Jeff was a highly dedicated teacher and he advised more than 30 Ph.D. students. Jeff served as the Chair of the Department of Mathematics (1998-
2002) and as Associate Dean for the Division of Physical Sciences (2000-2016). His legacy continues to touch the lives of many, beyond research
and academia: from 2005 onwards, Jeff served as the founding director of the Science and Math Teacher Initiative (CalTeach), which prepares undergraduates to teach
mathematics and science at the middle and high school levels.
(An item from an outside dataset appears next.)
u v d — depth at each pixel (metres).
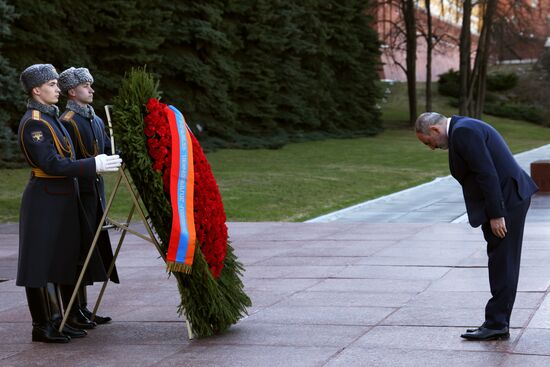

Hundreds of UC San Diego students completed the CalTeach program and received California credentials
for science and mathematics education.

**Alberto O. Mendelzon Test-of-Time Award Committee for 2018:**

- Maurizio Lenzerini (Chair, Universita di Roma La Sapienza)
- Wim Martens (University of Bayreuth)
- Nicole Schweikardt (Humboldt-Universitat zu Berlin)

# PODS Best Paper

### Entity Matching with Active Monotone Classification

**Speaker: Yufei Tao (Chinese University of Hong Kong)**

### Abstract

Given two sets of entities X and Y, entity matching aims to decide whether x and y represent the same entity for each pair (x, y) ∈ X × Y. As the last resort, human experts can be called upon to inspect every (x, y), but this is expensive because the correct verdict could not be determined without investigation efforts dedicated specifically to the two entities x and y involved. It is therefore important to design an algorithm that asks humans to look at only some pairs, and renders the verdicts on the other pairs automatically with good accuracy. At the core of most (if not all) existing approaches is the following classification problem. The input is a set P of points in R^{d}, each of which carries a binary label: 0 or 1. A classifier F is a function from R^{d} to {0,1}. The objective is to find a classifier that captures the labels of a large number of points in P.

In this paper, we cast the problem as an instance of active learning where the goal is to learn a monotone classifier F, namely, F(p) ≥ F(q) holds whenever the coordinate of p is at least that of q on all dimensions. In our formulation, the labels of all points in P are hidden at the beginning. An algorithm A can invoke an oracle, which discloses the label of a point p ∈ P chosen by A. The algorithm may do so repetitively, until it has garnered enough information to produce F. The cost of A is the number of times that the oracle is called. The challenge is to strike a good balance between the cost and the accuracy of the classifier produced. We describe algorithms with non trivial guarantees on the cost and accuracy simultaneously. We also prove lower bounds that establish the asymptotic optimality of our solutions for a wide range of parameters.

### Bio

**Yufei Tao** is a Professor in the Department of Computer Science and Engineering, Chinese University of Hong Kong. He served as an associate
editor of ACM Transactions on Database Systems (TODS) from 2008 to 2015, and of IEEE Transactions on Knowledge and Data Engineering
(TKDE) from 2012 to 2014. He served as a PC co-chair of International Conference on Data Engineering (ICDE) 2014. He gave a keynote speech
at International Conference on Database Theory (ICDT) 2016. He received the best-paper awards at SIGMOD in 2013 and 2015, respectively, and
a Google Faculty Research Award in 2017. He is an ACM distinguished scientist. His current research aims to develop "small-and-sweet"
algorithms: (i) small: easy to implement for deployment in practice, and (ii) sweet: having non-trivial theoretical guarantees.